# Objet de la tâche:
Recopiez mot pour mot, dans l'extrait sur les fusions-acquisitions, le passage qui va de « La folie des fusions-acquisitions signe » jusqu'à « Pacifique, pour 24%. ».

# Extrait du texte:
● ● ● ● ● ● ●
La folie des fusions-acquisitions signe d'un "non investissement productif"

La Tribune publie chaque jour des extraits issus des analyses diffusées sur Xerfi Canal. Aujourd'hui, la folie des fusions-acquisitions.
Olivier Passet, directeur des synthèses économiques de Xerfi. / DR

Les fusions-acquisitions explosent à travers le monde. Selon des données Thomson Reuters, les rachats annoncés depuis le début de l'année à travers le monde dépassent déjà les points hauts de 2007. Les mégadeals de plus de 10 milliards atteignent quant à eux 1.200 milliards, dépassant déjà leur record de 1999, en pleine folie de la bulle internet. Avec en proue du mouvement, les Etats-Unis, qui pèsent pour près de 50% des opérations et la région Asie Pacifique, pour 24%.

Des LBO géants !
● ● ● ● ● ● ●
# Entrées de données:
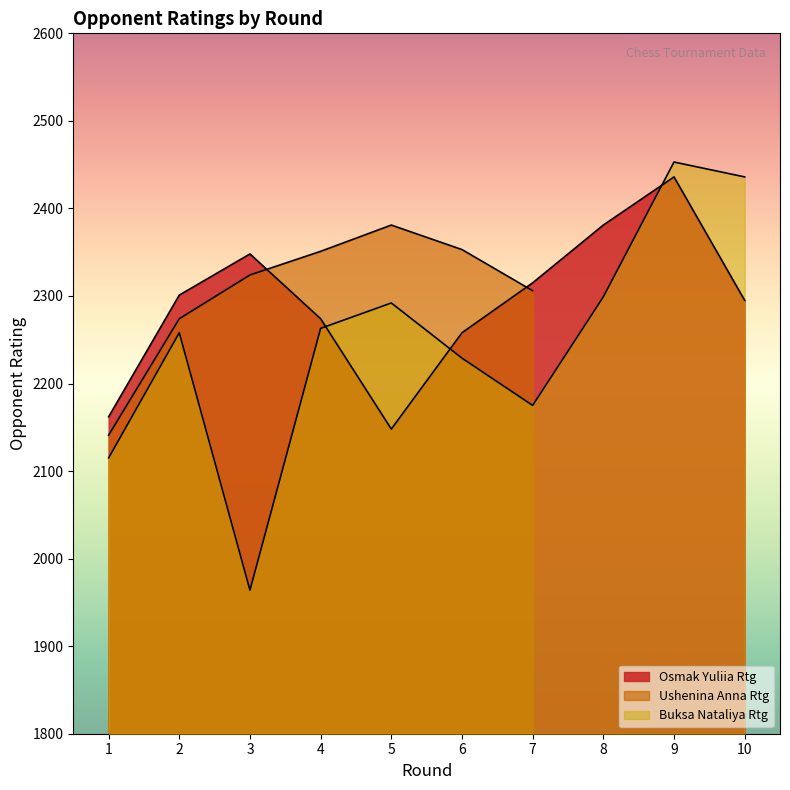

What is the minimum value shown in the chart?

1964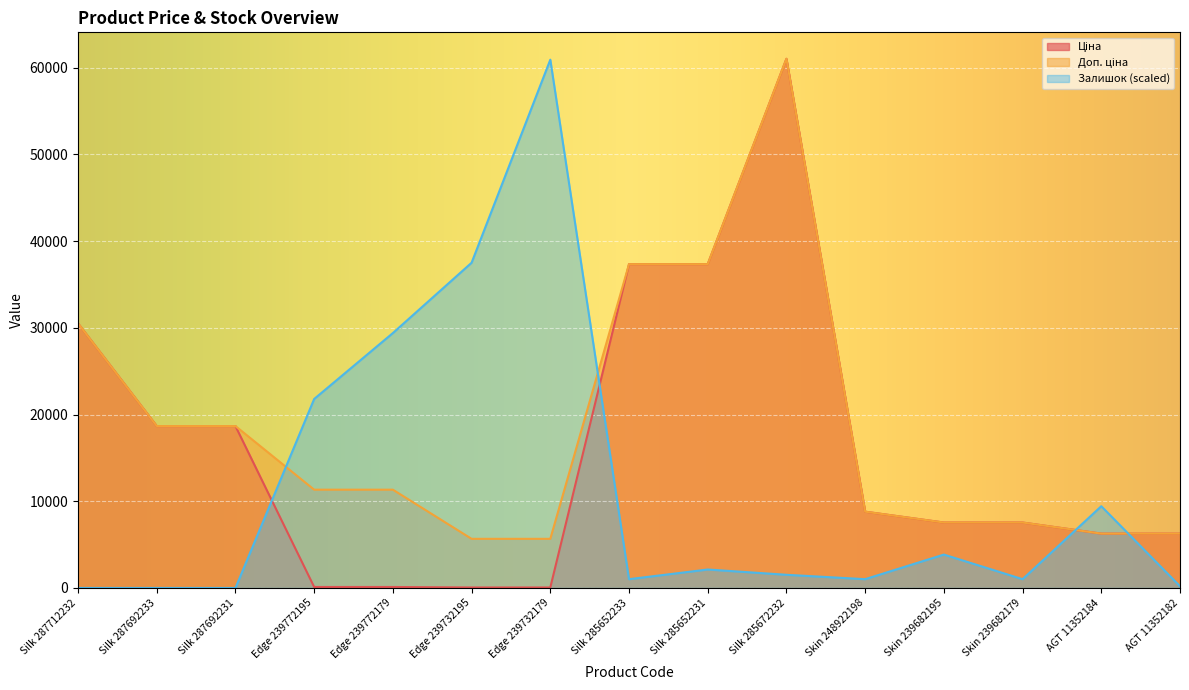

Between Edge 239732195 and Skin 239682195, which series saw the biggest shift?

Залишок (scaled)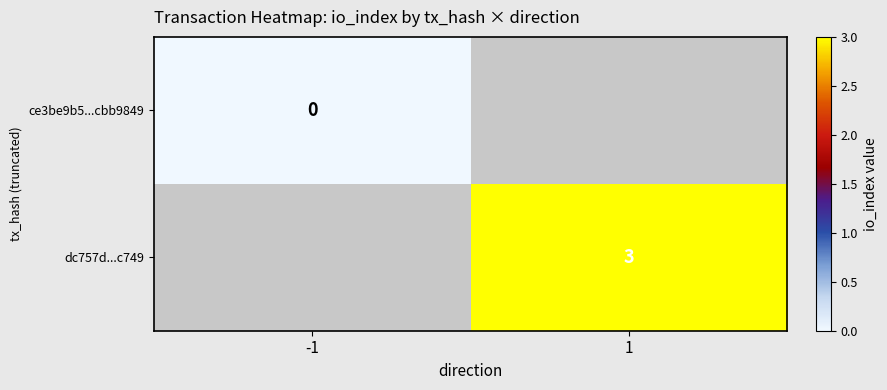

True or false: dc757d...c749 has a value of 4 at 1.

False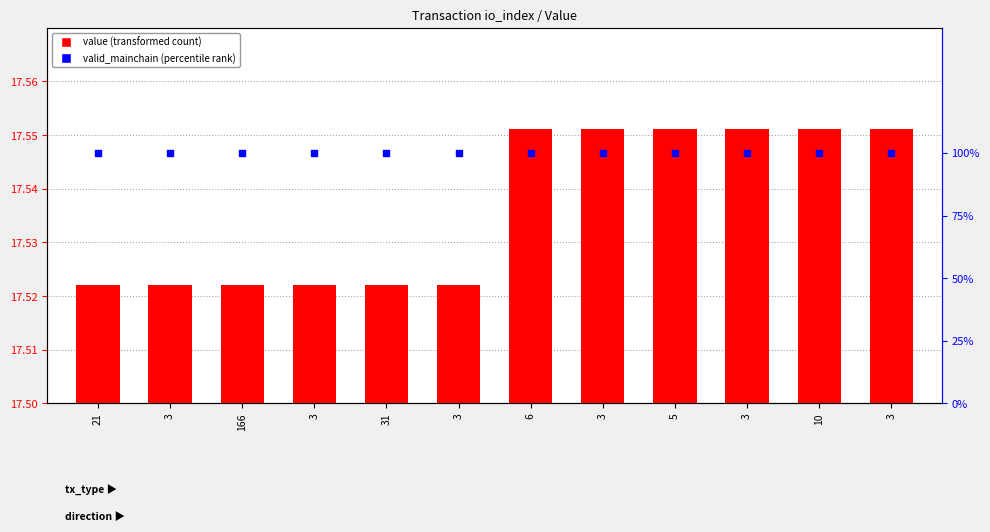

At how many categories does at least one series exceed 55?

12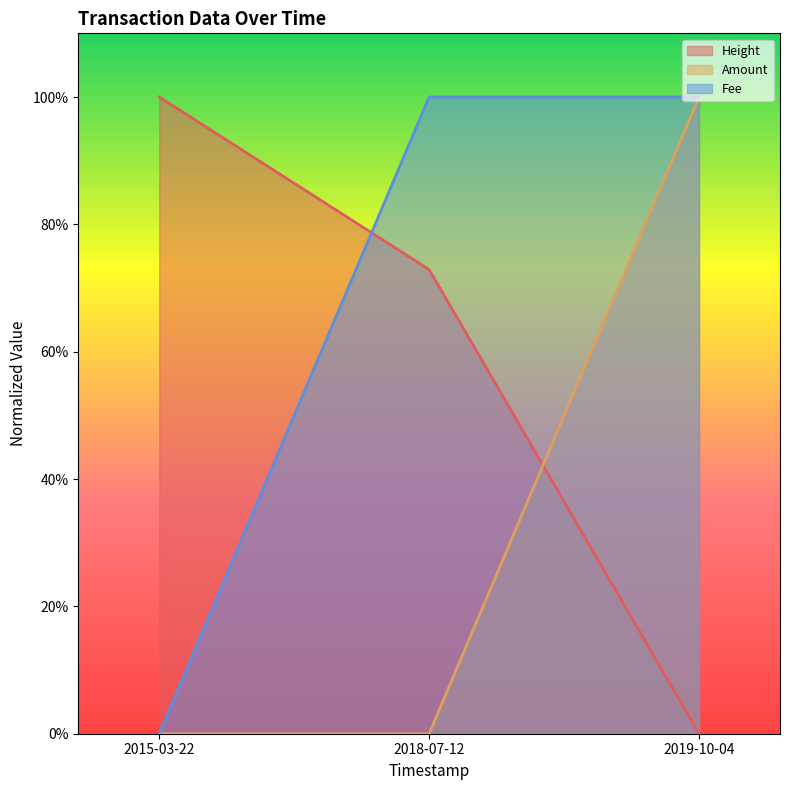

List the series in order of their peak value, highest first.

Height, Amount, Fee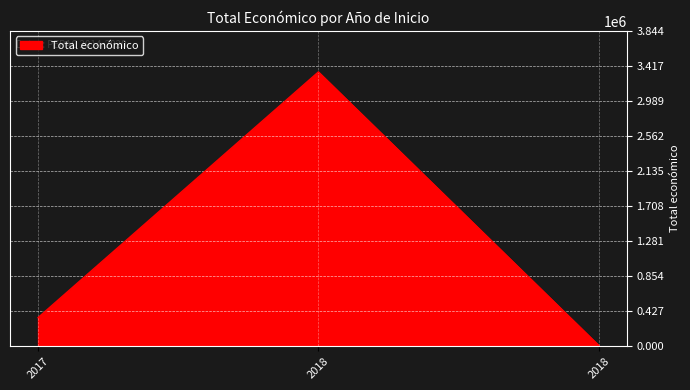

How many distinct data groups are displayed?

1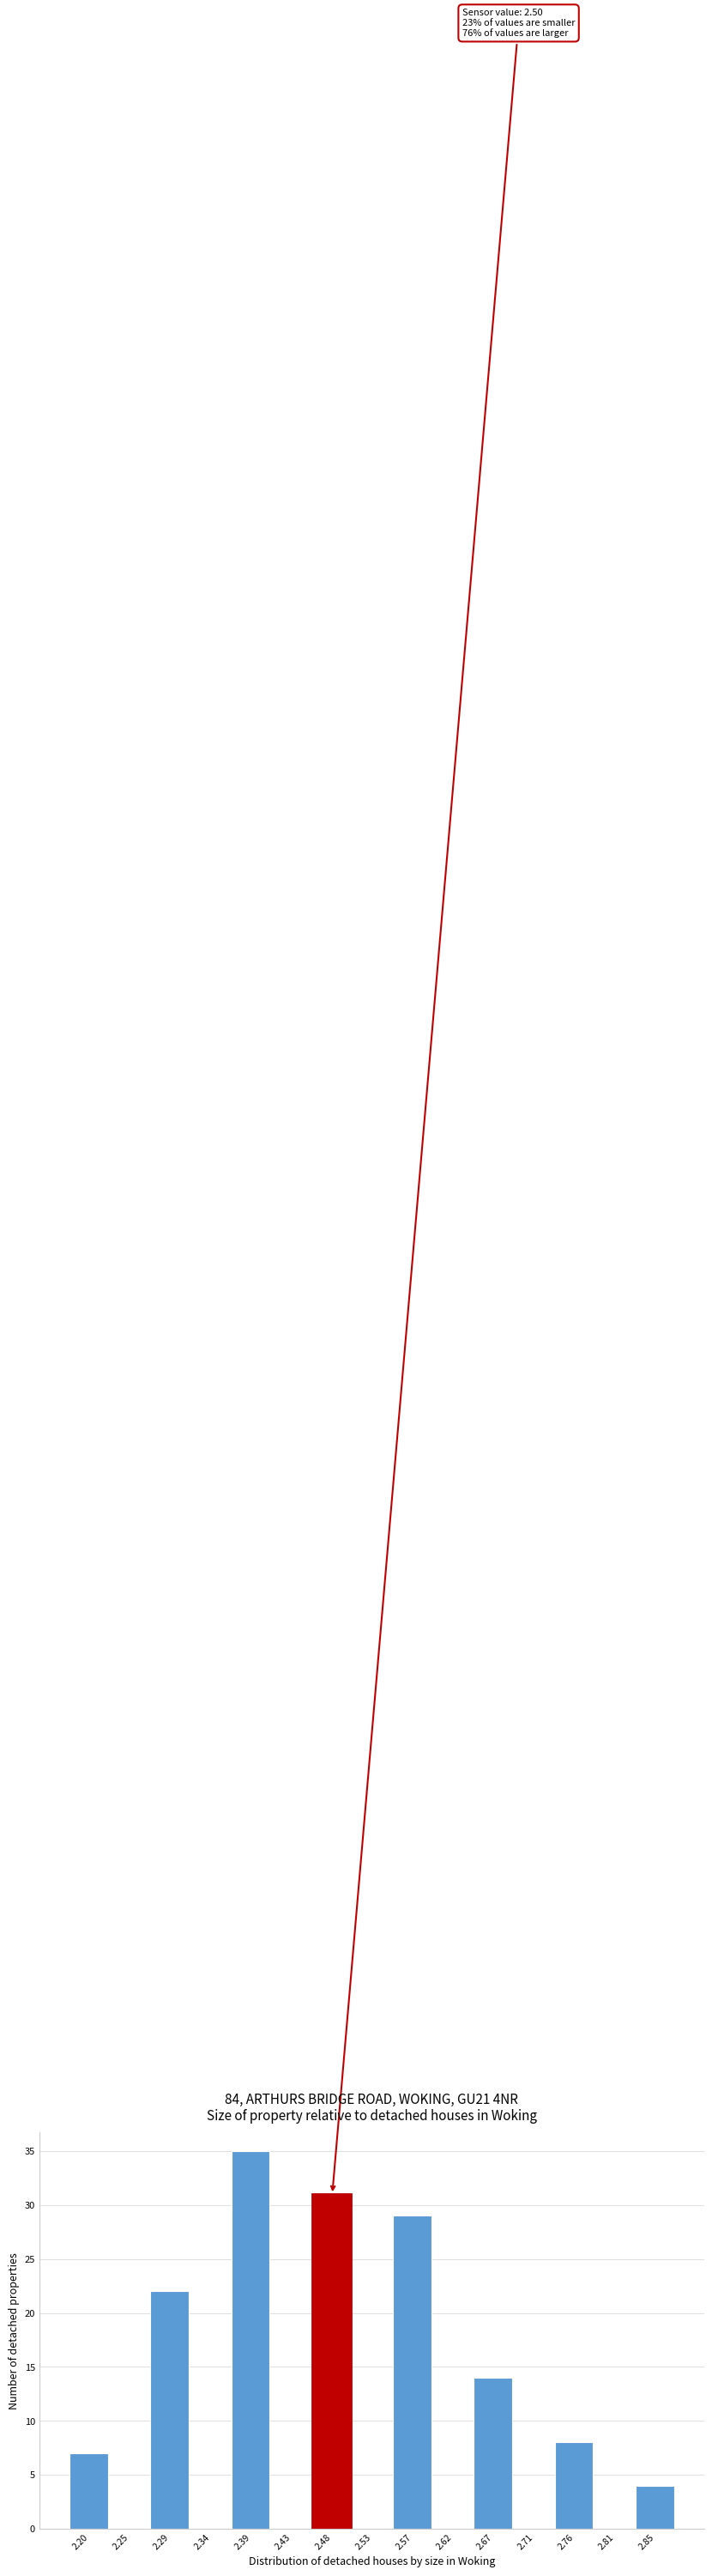

Reading left to right, transcribe all the data shown in this chart.

2.20=7	2.25=0	2.29=22	2.34=0	2.39=35	2.43=0	2.48=31	2.53=0	2.57=29	2.62=0	2.67=14	2.71=0	2.76=8	2.81=0	2.85=4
● ● ● ● ● ● ●
# Tâche réalisée:
La folie des fusions-acquisitions signe d'un "non investissement productif"

La Tribune publie chaque jour des extraits issus des analyses diffusées sur Xerfi Canal. Aujourd'hui, la folie des fusions-acquisitions.
Olivier Passet, directeur des synthèses économiques de Xerfi. / DR

Les fusions-acquisitions explosent à travers le monde. Selon des données Thomson Reuters, les rachats annoncés depuis le début de l'année à travers le monde dépassent déjà les points hauts de 2007. Les mégadeals de plus de 10 milliards atteignent quant à eux 1.200 milliards, dépassant déjà leur record de 1999, en pleine folie de la bulle internet. Avec en proue du mouvement, les Etats-Unis, qui pèsent pour près de 50% des opérations et la région Asie Pacifique, pour 24%.